Мы ревностно любим ее, потому как у нас она самая крупная!..
Скажи мне, красавец, а разве некрупная Родина меньше? Некрупную Родину граждане меньше способны любить? Или для них она разве не Родина-мать? Она хуже?
Твой прагматический патриотизм отвратительно корыстен.
Я люблю Родину честно — пусть у нее больше будет одним из ее сыновей. Мне себя заживо не вразумить относительно пользы во мне после смерти. Верю в имущее время, которое ткет очевидную жизнь, ибо сейчас изобилует яблочный день, — и ни во что не такое не верю. Думаю, благо моей предстоящей кончины заключено в ее несовместимости с этой минутой столетия. Смерть — это как? Это что за поклеп еще в яблочный день? Я смертен не хуже других, но пока я живу — запрещаю себя убивать.
— А ты на каком языке сочиняешь эту мигрень? — ужаснулся двойник.
— Этюд о любви?
— Кому? Народ — а с этой пролетарьятчиной тоже нельзя не считаться — побольше поесть обозлен.
— Уточни, кто народ.
— Основные нули населения: прачки, жестянщики, разные рикши, кто не жокеи-наездники, лодыри, пьяницы — все мы народ. Или нет?
— Узнаёшь? Это наше крыльцо. Входи, не мухлюй, ты ни разу там еще не был.
— Я — входи? Пожалуйста, но — за тобой, на полшага сзади.
Перед окованной медными бляхами дверью Карлик опять умолял его, понукая:
— Ну!..
— Нет, — отнекивался двойник. — Я не чую порожка, боюсь оступиться нехорошо.
11За дверью, окованной медными бляхами, квартировал институт-инкубатор оракульских истин или, конечно, рассадник отборных идей, вместилище смеси музея скульптуры с аптекой закрытого типа, где по стенам овального зала теснились кронштейны, подставки, протезы, на коих обритые бледные головы ладили круто высокие думы навынос.

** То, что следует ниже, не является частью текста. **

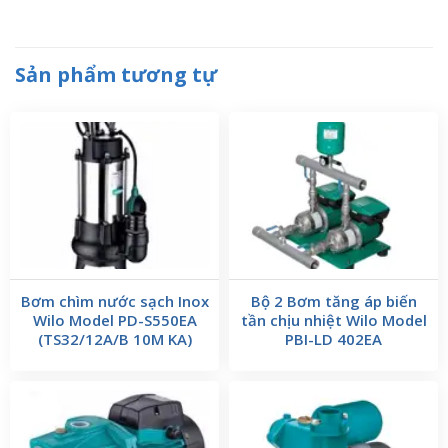
Sản phẩm tương tự
Bơm chìm nước sạch Inox
Bộ 2 Bơm tăng áp biến
Wilo Model PD-S550EA
tần chịu nhiệt Wilo Model
(TS32/12A/B 10M KA)
PBI-LD 402EA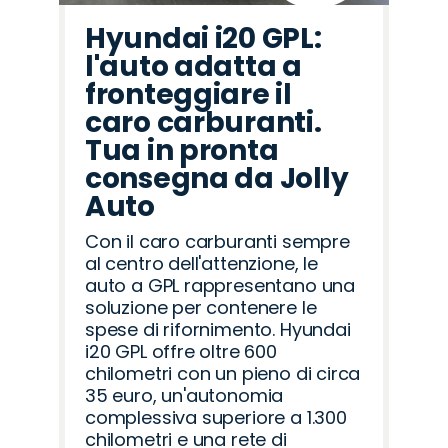
Hyundai i20 GPL:
l'auto adatta a
fronteggiare il
caro carburanti.
Tua in pronta
consegna da Jolly
Auto
Con il caro carburanti sempre
al centro dell'attenzione, le
auto a GPL rappresentano una
soluzione per contenere le
spese di rifornimento. Hyundai
i20 GPL offre oltre 600
chilometri con un pieno di circa
35 euro, un'autonomia
complessiva superiore a 1.300
chilometri e una rete di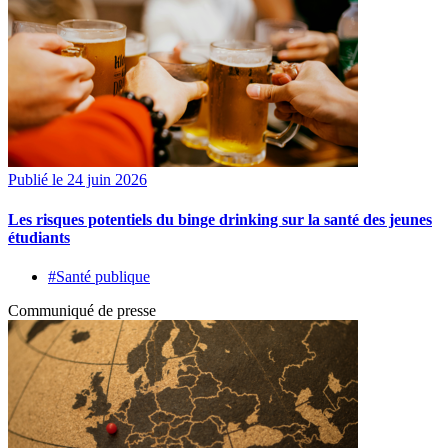
Publié le 24 juin 2026
Les risques potentiels du binge drinking sur la santé des jeunes
étudiants
#Santé publique
Communiqué de presse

У каждой такой головы начертан арабскими цифрами спереди по трафарету государственный порядковый номер. У каждой такой головы побелели глаза. Бывшие карие, бывшие синие, серые, — нынче по цвету белесые, как у вороны, варенной в уксусе, — глаза неприятно моргали щетиной ресниц. У каждой такой головы нынче не было тела.
По стенам овального зала, по стенам, отделанным изобретательно прозрачными полыми плитами, текла в одну сторону горизонтально красивая ровная жидкость и стряпала, как имитация прямолинейного перемещения зала мимо безликих объектов и мимо завесы теней, приятный шумок езды. Между панелями щурились импульсы датчиков электропультов, узелки цветного контроля за технологией, за процедурой. Вся здешняя коммуникация вбирала в отсеки своей сверхъестественной хитрости ваш обостренный слух и раздваивала восприятие звука. Вы, кажется, слышите всё, как обычно вы слышите происходящее. Вы слышите шум этой странной системы, слышите четко шаги, различая среди прочего шарканья, слышите чьи-то слова, голоса, понимаете внятную речь и в то же время находите, что на какой-то, наверное, провозглашающей вечность одной непомерно растянутой ноте за вами крадется по залу стерильная тишина.